Toutes les théologies bibliques, de la Genèse de l’Ancien Testament à Jean en passant par Paul, partent de la bonté absolue de la création, dans laquelle Dieu se révèle comme origine et destination. En participant à l’être et à la vie de Dieu, tout ce qui existe est en soi unum, verum et bonum . Et dans la croix de Jésus, Dieu ne révèle pas une douleur d’altérité qui se produirait dans l’émergence éternelle du Fils du Père et qui se manifesterait dans l’émergence de la création comme contradiction naturelle entre Dieu et le monde – comme le sous-entendrait une théologie de la croix teintée de gnosticisme de Luther à Hegel.
En fait, dans la croix de Jésus, nous trouvons la rémission des péchés et le commencement du monde racheté dans l'unité nuptiale du Christ et de l'Eglise en prévision de la Nouvelle Création. Dans le christianisme, il n'y a pas de place pour la lassitude du monde, le fatalisme et le nihilisme, car nous sommes tous entre les mains de Dieu. Comme tous les hommes et même les plus grands penseurs, à l'exception de l'homme Jésus de Nazareth, le Dieu-Logos fait chair, Thomas d'Aquin est un enfant de son temps. Mais dans sa présentation de la vérité catholique et dans sa réflexion sur ses principes, qui se fondent sur l'intelligence de Dieu qui se révèle, il est un excellent exemple pour tout enseignant de la foi, tant dans le magistère ecclésiastique que dans l'enseignement catéchétique et dans la recherche scientifique, en prêtant attention aux nouvelles questions anthropologiques et aux découvertes progressives des sciences empiriques, afin que « l'on réalise plus profondément l'harmonie de la foi et de la science » dans l'unique vérité (Concile Vatican II, Gravissimum educationis 10).

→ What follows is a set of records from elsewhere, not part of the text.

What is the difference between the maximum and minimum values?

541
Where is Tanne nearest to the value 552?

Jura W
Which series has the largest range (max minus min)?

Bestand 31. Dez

Ce que Thomas a voulu, avec son immense chef-d’œuvre, la Somme théologique , à savoir présenter la religion chrétienne de telle manière que même les débutants en sciences sacrées soient motivés, est aussi ce que le Concile Vatican II suggère aux enseignants des universités et des écoles catholiques. Avec Thomas comme maître et modèle, « les étudiants de ces institutions sont façonnés en hommes vraiment remarquables par leur formation, prêts à assumer de lourdes responsabilités dans la société et à témoigner de la foi dans le monde » (Concile Vatican II, Gravissimum educationis 10). Amen.
Commentaire du fr. Alexis Bugnolo
Les critiques du cardinal Müller à l'encontre de la destruction de l'Église par le pape François sont toujours bien formulées et organisées et reposent sur de solides arguments catholiques. Cependant, il ne descend jamais du niveau du discernement intellectuel à celui de l'action. Mais le discernement est au service de l'action ; et plus vous connaissez la vérité, plus vous êtes obligé d'agir. Ainsi, plus vous réalisez qui détruit l'Église et comment, plus vous êtes obligé d'éliminer ces ennemis de l'Église et de les démettre de leurs fonctions.

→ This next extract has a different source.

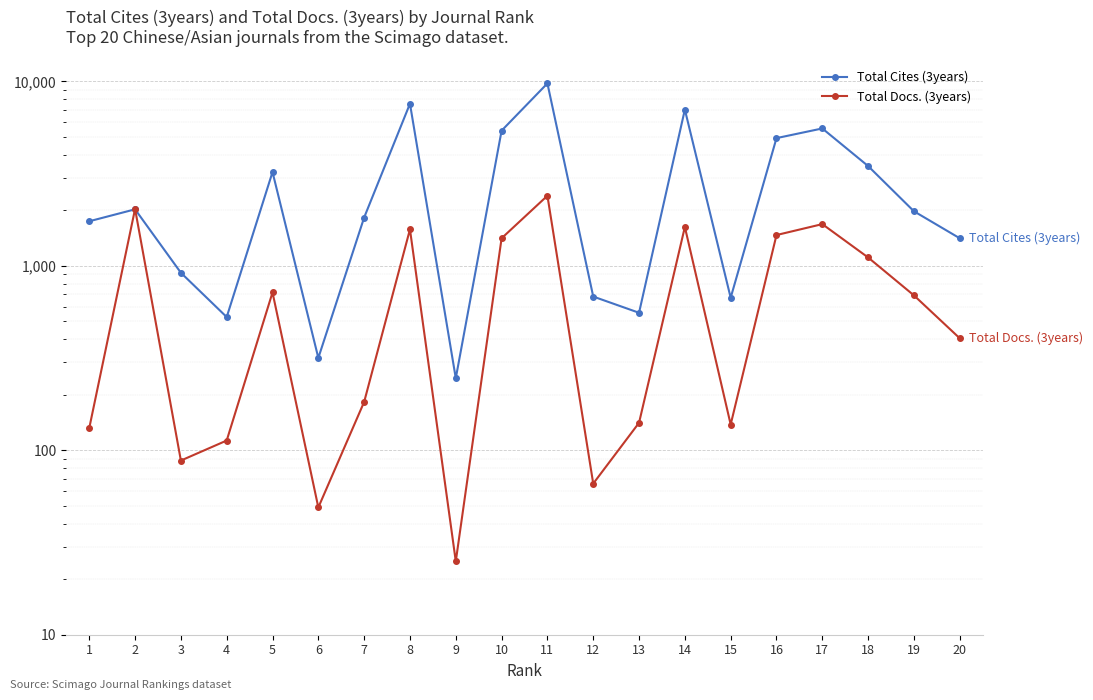

What is the minimum value shown in the chart?

25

Cette phrase en italique explique l’amoralité actuelle de fait du cardinal Müller. Car si nous ne parlons que des problèmes et ne préconisons jamais de solution efficace, en quoi sommes-nous différents de quelqu’un qui escroque les mécontents ou de quelqu’un qui est une fausse opposition et qui mène une opération de harcèlement limitée pour tromper ses lecteurs ou ses téléspectateurs ? De plus, comment pouvons-nous reprocher aux autres de ne pas agir, alors que nous-mêmes, qui avons beaucoup plus de pouvoir, d’influence et de dignité dans l’Église, refusons continuellement d’agir ?
Les réponses sont évidentes. Mais on peut néanmoins citer les critiques du cardinal et expliquer avec cette seule phrase pourquoi l' Initiative Sutri doit être adoptée.